(Text shown)
###
The constitution of the order of Woodmen of the World provides as follows:

“Sec. 119. A benefit certificate can only be made expressly payable to some person or persons named, wbo sustain to tbe holder the relationship of either wife, legitimate child, adopted child, grandchild, parent, grandparent, brother, sister, nephew, niece, uncle, aunt, fiancee, brother-in-law, sister-in-law, mother-in-law, or dependent. No benefit certificate shall hereafter be made payable ‘to his estate,’ ‘to party to be named in will,’ ‘to himself,’ nor to ‘his legal heirs.’ But no benefit certificate shall hereafter be made payable to a fiancée when one or more of the above-named parties are dependent upon the neighbor. When the application does not show any special named beneficiary, he can direct the benefit to be made payable ‘to the beneficiaries designated in the constitution of the order,’ and the benefit certificate may so provide. In such cases, death benefits, when due, shall be payable as follows: If the deceased leaves a widow and no' child or grandchild, to his widow; if a widow and descendants, one-half to his widow and the remaining one-half divided equally among his children, the children of a deceased child to take collectively what their parent would have received if living; if no widow or descendants, to his parents, in equal part, or all to one parent if only one be living; if no widow, descendants or parents, then to his brothers, sisters and descendants of deceased brothers and sisters, the latter taking collectively what their parents would have taken if living; if none of said relatives are living, then to the grandparents, uncles and aunts in equal portion; if none of said relatives survive, the benefits in such case shall be forfeited and remain in the benefit fund.
“See. 1-20. In case any beneficiary expressly named in the benefit certificate does not survive the holder thereof, the amount which would have gone to such named beneficiary, if surviving, shall be paid pursuant to section 119,” etc.
###
(Material provided)
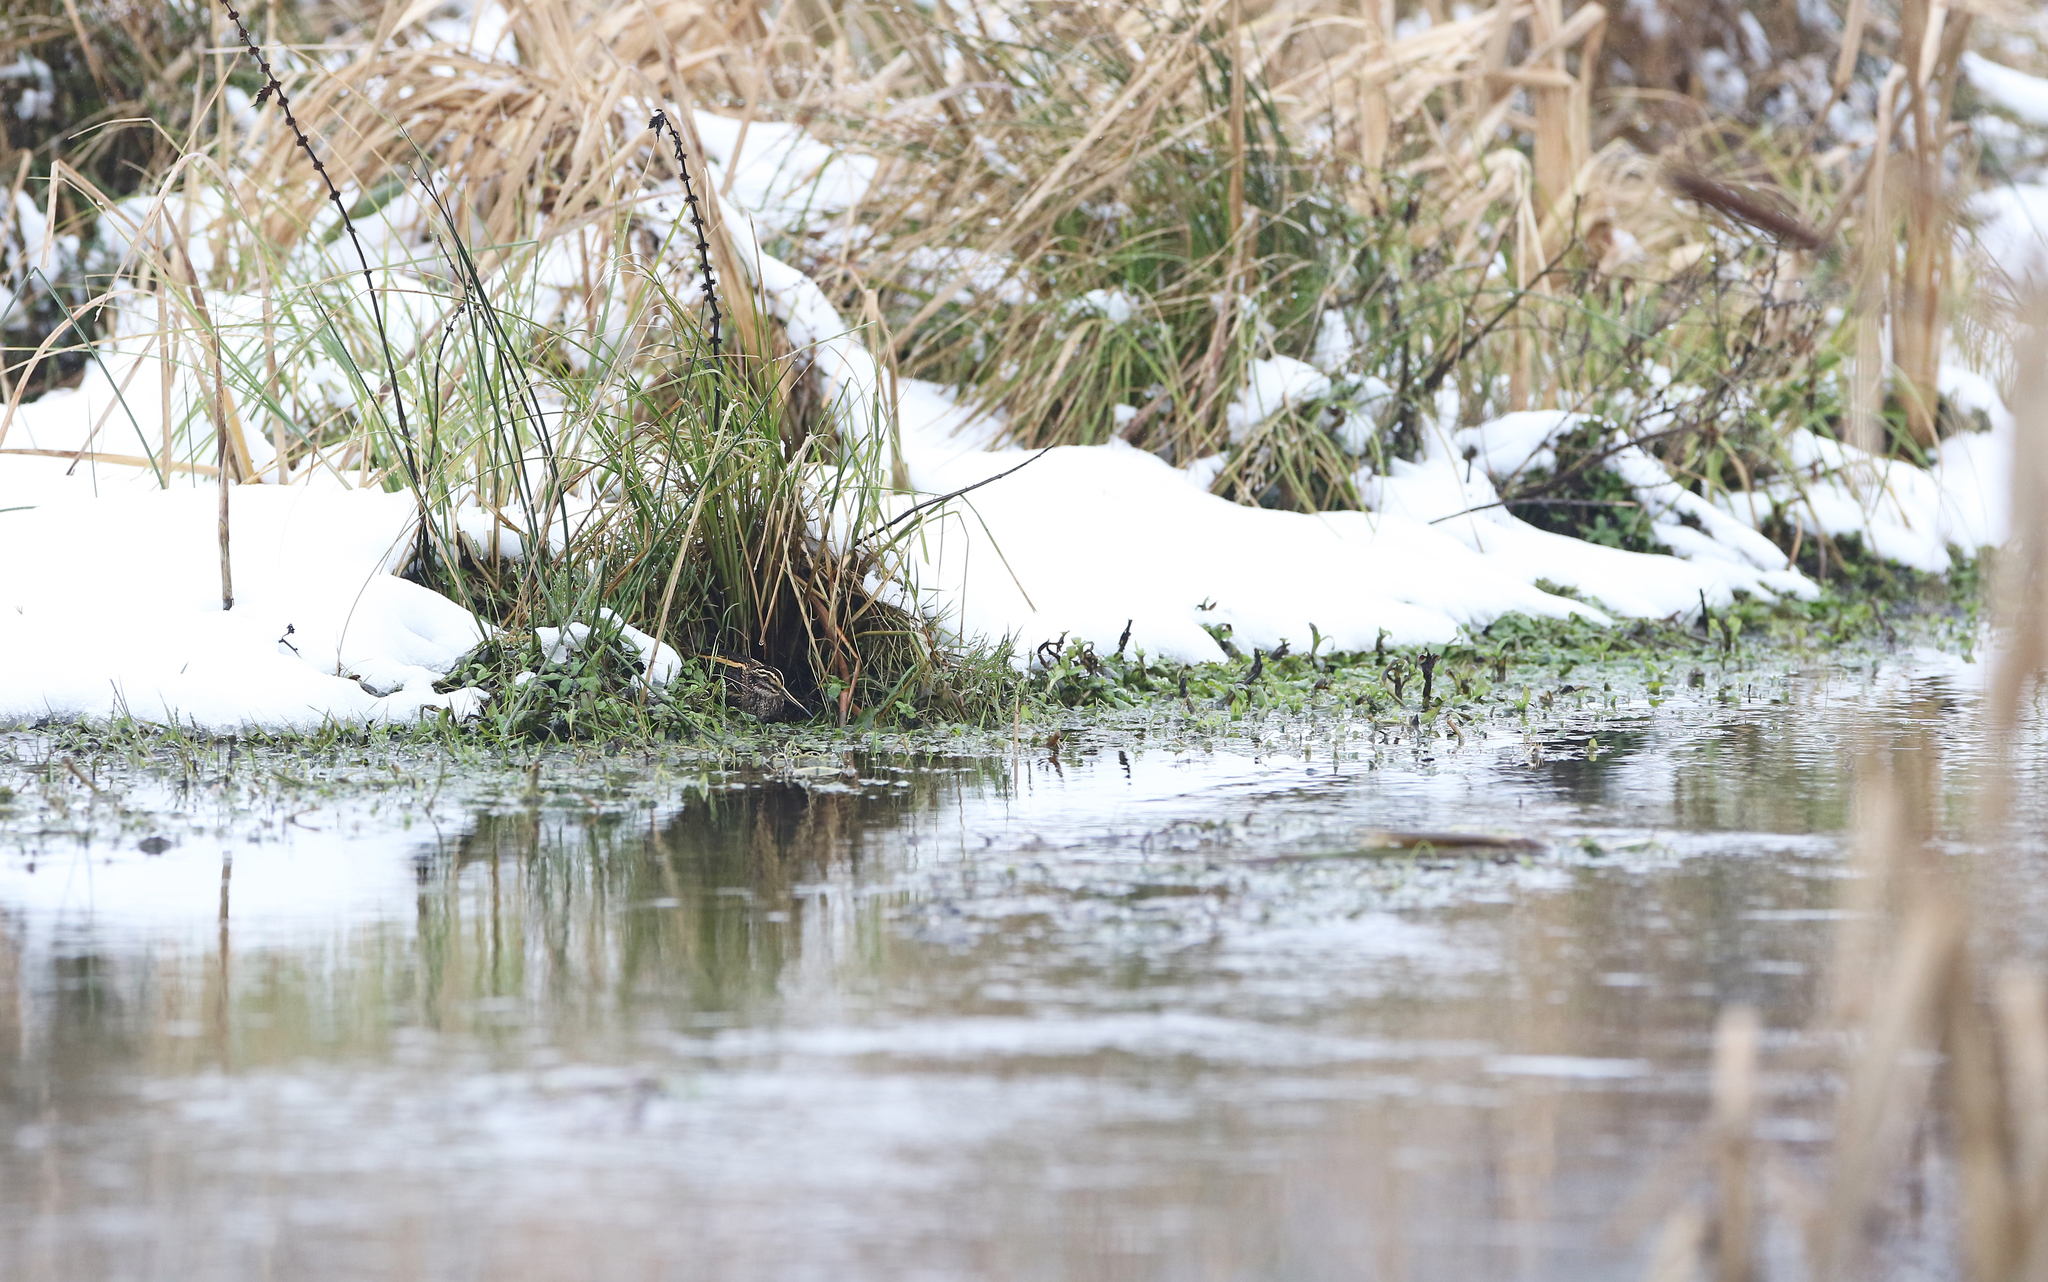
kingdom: Animalia
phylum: Chordata
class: Aves
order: Charadriiformes
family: Scolopacidae
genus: Lymnocryptes
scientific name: Lymnocryptes minimus
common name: Jack snipe
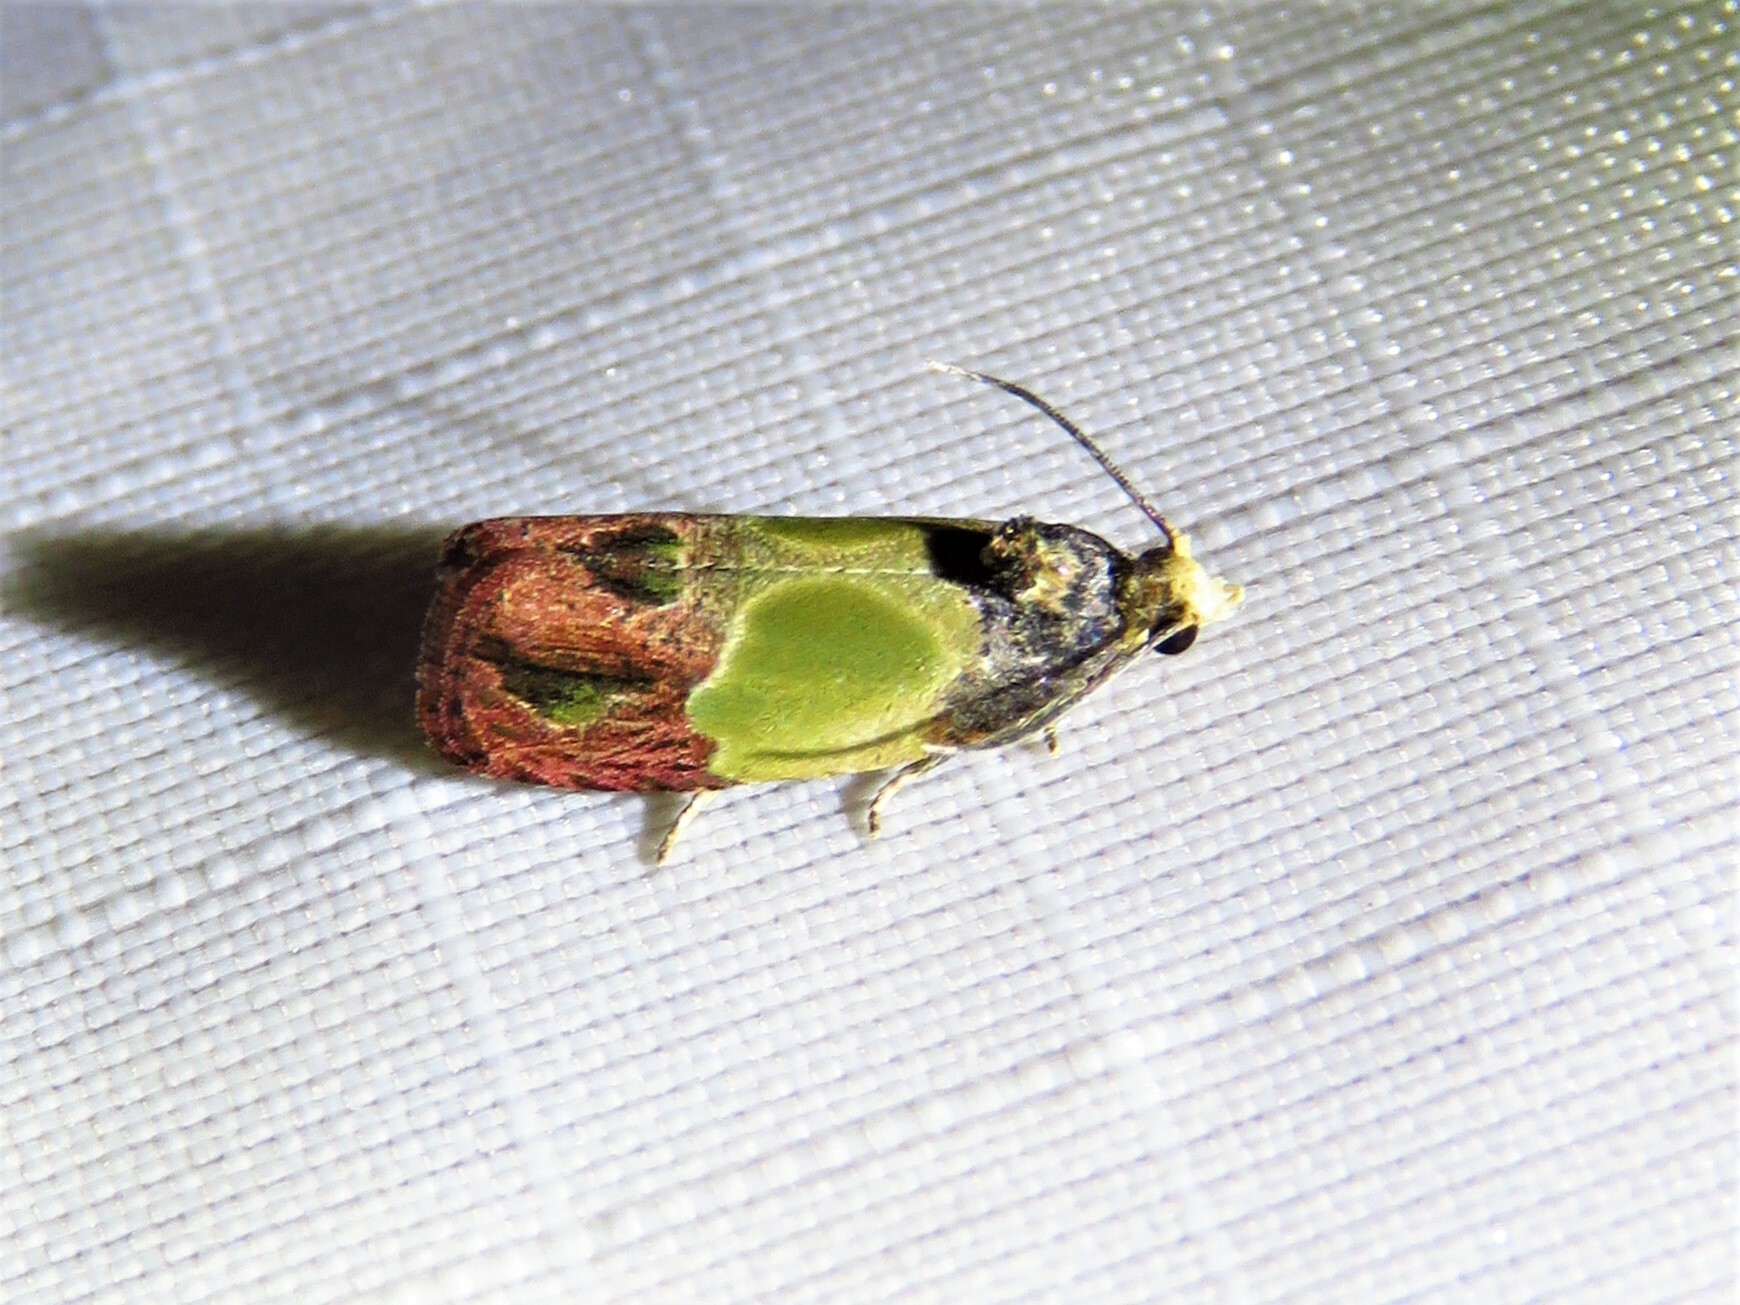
###
(What to do)
a - In the Woodmen of the World constitution excerpt, who receives the death benefit if the deceased leaves no widow and no descendants?
b - Continue the excerpt on the Woodmen of the World constitution from where it stops.

(Solved tasks)
a - His parents, in equal parts, or all to one parent if only one is living.

b -
The disposition of the fund in court depends upon the construction to be given to these provisions. Benefit certificates are required to be made payable to some person or persons, except that the applicant, omitting to name any beneficiary, may direct the benefits to be made payable “to the beneficiaries designated in the constitution of the order.” A certificate cannot be made payable to the applicant himself, to his estate, to a party to be named in his will, nor to his legal heirs. There must be some designation of a beneficiary, either of a person specially named or of “the beneficiaries designated in the constitution of the order.” When a beneficiary is specially named, he must have the qualifications prescribed in section 119. In this case it is claimed that the applicant described the beneficiary as his fiancee when she was not so in fact. In such a case, what is to become of the fund ? Can it be distributed to the “legal heirs’”of the applicant? Will the law make a disposition [915]*915of the fund which the constitution of the order forbids the applicant to make ? The order may dispose of it, in accordance with the laws of distribution or otherwise, by a designation of beneficiaries in the constitution of the order; but it can only do this when the application does not show any special named beneficiary, and when it (the application) directs the benefit to be made payable to the beneficiaries designated in such constitution. It is argued that, when a person not qualified to take is named as a beneficiary, there is, in legal effect, no person designated. If so, the benefit cannot go to any beneficiary designated in the constitution of the order without a direction in the application requiring it, and the benefit must fail. In other words, an applicant cannot make his benefit certificate payable to his estate, or legal heirs, or subject to disposition by will, contrary to the constitution of the order, by naming as beneficiary a person not within the classes authorized to take. The case of Baldwin v. Begley (decided in the supreme court of Illinois) 56 N. E. 1065, is relied upon in support of the contention made in behalf of the defendants. That case, like this, is one involving a certificate issued by a mutual benefit association, and the rule applied is thus stated in the opinion of the court:

“Upon the death of a member, where the person claiming to be his designated beneficiary is outside of the classes eligible as beneficiaries of his insurance, the member’s heirs at law who are within such classes are entitled to the insurance. There being no selection of a beneficiary authorized to take, the fund goes to them.”

This decision is upon the authority of the case of Palmer v. Welch, 132 Ill. 141, 23 N. E. 412, followed by the case of Alexander v. Parker, 144 Ill. 355, 33 N. E. 183, 19 L. R. A. 187.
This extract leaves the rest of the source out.